Competition is fierce for that fifth slot in the Oscars’ race for Best Actor. Over the past few months Steve Carell looked like a good bet for a nomination after “Foxcatcher’s” warm reception at the Cannes Film Festival, but Bradley Cooper (“American Sniper”) and Jake Gyllenhaal (“Nightcrawler”) have recently gained mojo.
Should Carell be worried? Yes. Healthy paranoia is always a good idea at the Academy Awards, but he has many advantages, including the critical acclaim he reaped for his creepy role as a killer tycoon. He portrays a real-life person just like 8 of the past 10 winners in the category. He wears a plastic nose. (Hell, that helped Nicole Kidman to win!) And he’s made a successful crossover to Serious Actor from TV Sitcom Star (“The Office”) and Movie Goofball (“The 40-Year-Old Virgin”).
Granted, Carell can’t win the Oscar, but shouldn’t all of this help him to snag a nomination?
Don’t make the mistake of believing that Carell’s silliness on the boob tube will hurt him now. Quite the contrary. Consider, for example, Sally Field winning two Oscars (“Norma Rae,” “Places in the Heart”) after gaining fame as the ridiculous Flying Nun and ditzy teenager Gidget on TV.
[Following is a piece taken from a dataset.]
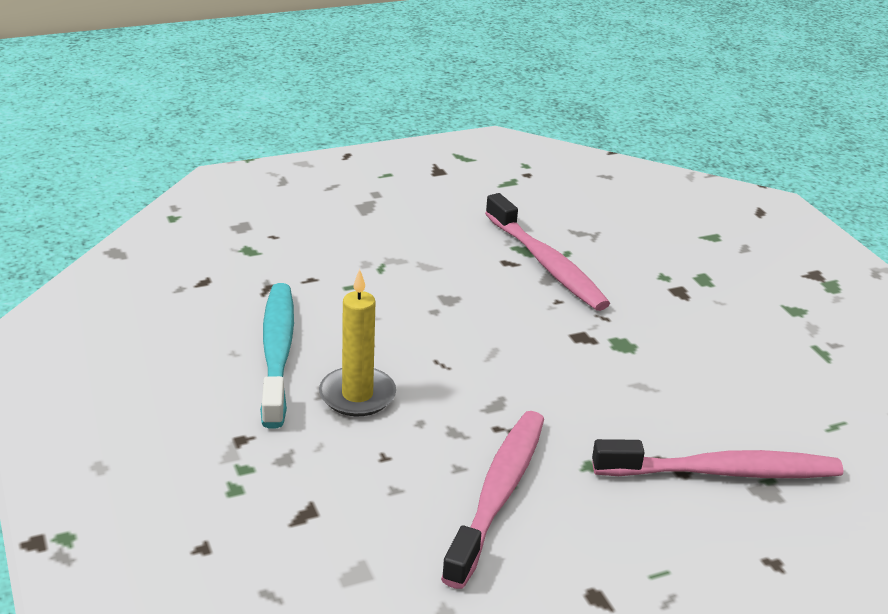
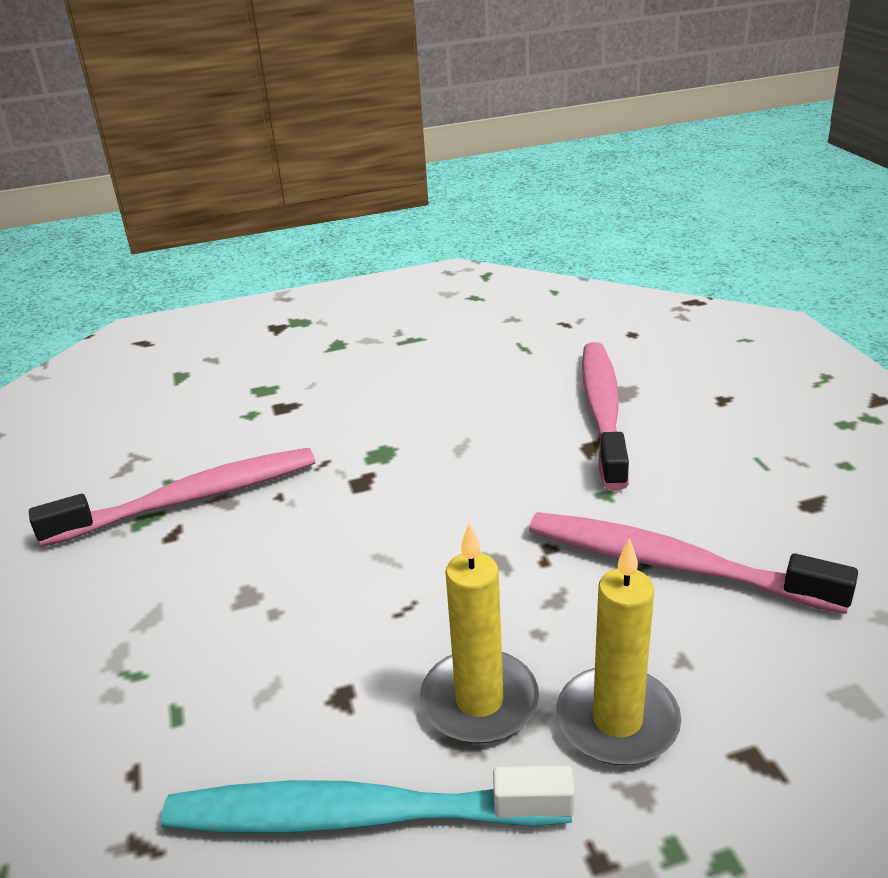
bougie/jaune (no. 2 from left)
Not so long ago there was a sharp divide between superstars who appeared on the silver screen and actors who went slumming on TV. There was also an obvious reluctance by Hollywood to take any actor seriously who became famous for pratfalls.
Those ancient rules are now as broken down as old, flickering Philco TVs that once aired that camp classic “Charlie’s Angels” back in the days before Farrah Fawcett left to make a failed attempt to become a feature film star.
Since then, Tom Hanks went from flouncing around in drag on “Bosom Buddies” to marching up to the Oscars’ stage to claim statuettes for “Forrest Gump” and “Philadelphia.”
George Clooney went from “The Facts of Life,” “Roseanne” and “ER” to winning an Oscar for “Syriana.”
And academy voters went wild for Helen Hunt in “As Good As It Gets” after she swept the Emmys four times for “Mad About You.”
Oscar voters like to see actors show off their chops while performing a wide range of emotions in drama and comedy across various media. That proves they are real actors.